In general I think the docker versioning is a hard problem to get right because it can be very hairy for users. For example you run all your analysis with SI v100.0. Then 6 months later you come back to do some additional analysis for paper review. You again install SI v100.0 but now the image downloaded is for a newer version of the KS image that gives you different results. This is very hard to track down. It would be nice to pin specific versions of SI to specific version of images, but this is difficult and also confusing in a different way. Alternatively (if not already) this could be made extremely clear in the logs e.g. a big banner that says the docker image version that's been used, it's release date, and how to request a different version.

tabedzki commented 3 months ago

Thanks for highlighting the fact that the final container image is not deleted when using delete_container_files.

As far as I can tell on run_sorter there is no option to specify the tag for the image. It would be nice to expose this with some convenience options e.g. None will just use the current spikeinterface default behaviour. "always_latest" could make sure your downloaded image is the latest version. You could also specify specific versions to use.

It appears that one is able to specify the tag explicitly. See here. As for having an "always_latest" I think that would be useful.

I agree with the idea of having the docker image version outputted somewhere in the logs for future reference. I didn't see that implemented when looking through my logs but I might've missed it.

JoeZiminski commented 3 months ago

Cool thanks @tabedzki I did not know about that ability to request the exact version of the image, that is nice.

As a quick aside, I wonder if run_container_local() and run_sorter_container are intended for public use, if not these could be prefixed with a _.

There are a couple of ways this could be implemented. One is to keep everything as-is but add some new keywords for docker_image and singularity_image such as "always_latest". However these arguments are already quite overloaded (e.g. can be bool for download, str to an existing local sorter, str of the docker image with tag to download).

Alternatively, there could be a new argument image_version and the ability to select a specific container with docker_image or singularity_image removed. These would now only accept bool or str to an existing container. The image_version would download the requested image (if downloading the image), and accept keyword arguments like always_latest. If the path pointed to previously downloaded image but it did not match image_version (e.g. it was not the latest image) it would crash. This could use the 'digest' rather than the tag (because 'latest' tag would not work for this purpose).

Finally adding some clearler logs to indicate exactly what image version is used. I don't know if there is any appetite for pinning SI versions to docker image versions. I guess each release would by default have to point to a specific docker image release rather than 'latest'. Each time a new image is released the corresponding version of SI would need to be updated. However, this would have to be handled separately for very image, and would be error prone. I think logs instead are the way to go.

alejoe91 commented 3 months ago

We should definitely at least add the image hash to the spike sorting log/params ASAP! Great point!

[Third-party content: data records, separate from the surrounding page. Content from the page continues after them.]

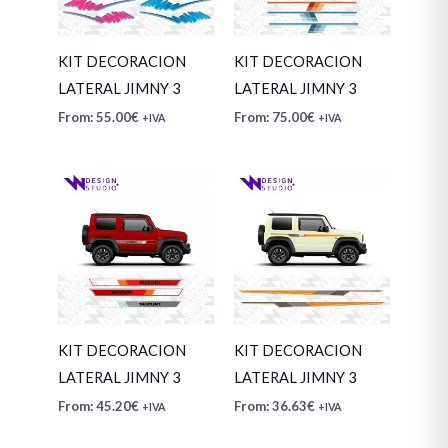
KIT DECORACION
KIT DECORACION
LATERAL JIMNY 3
LATERAL JIMNY 3
From:
55.00
€
From:
75.00
€
+IVA
+IVA
KIT DECORACION
KIT DECORACION
LATERAL JIMNY 3
LATERAL JIMNY 3
From:
45.20
€
From:
36.63
€
+IVA
+IVA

For usage, I would tend to aboid additional complexities to the run_sorter function, which is already quite complicated.

IMO, if one uses docker_image=True, it means that the "latest" should be used. Alternatively, we can simplify this argument so that it only accepts str | None, so docker_image=True will become `docker_image="latest``.

The code should check that if a latest tag is already cached locally, it corresponds to the remote tag. If not, download the latest.

tabedzki commented 3 months ago

@alejoe91, if we do update the options/documentation, I think we should update the singularity_image documentation to highlight that one can provide a path to the image via str since I believe that is something that Apptainer/Singularity provides. Based off reading the documentation, I didn't realize that this was possible; it was something that @JoeZiminski pointed out to me.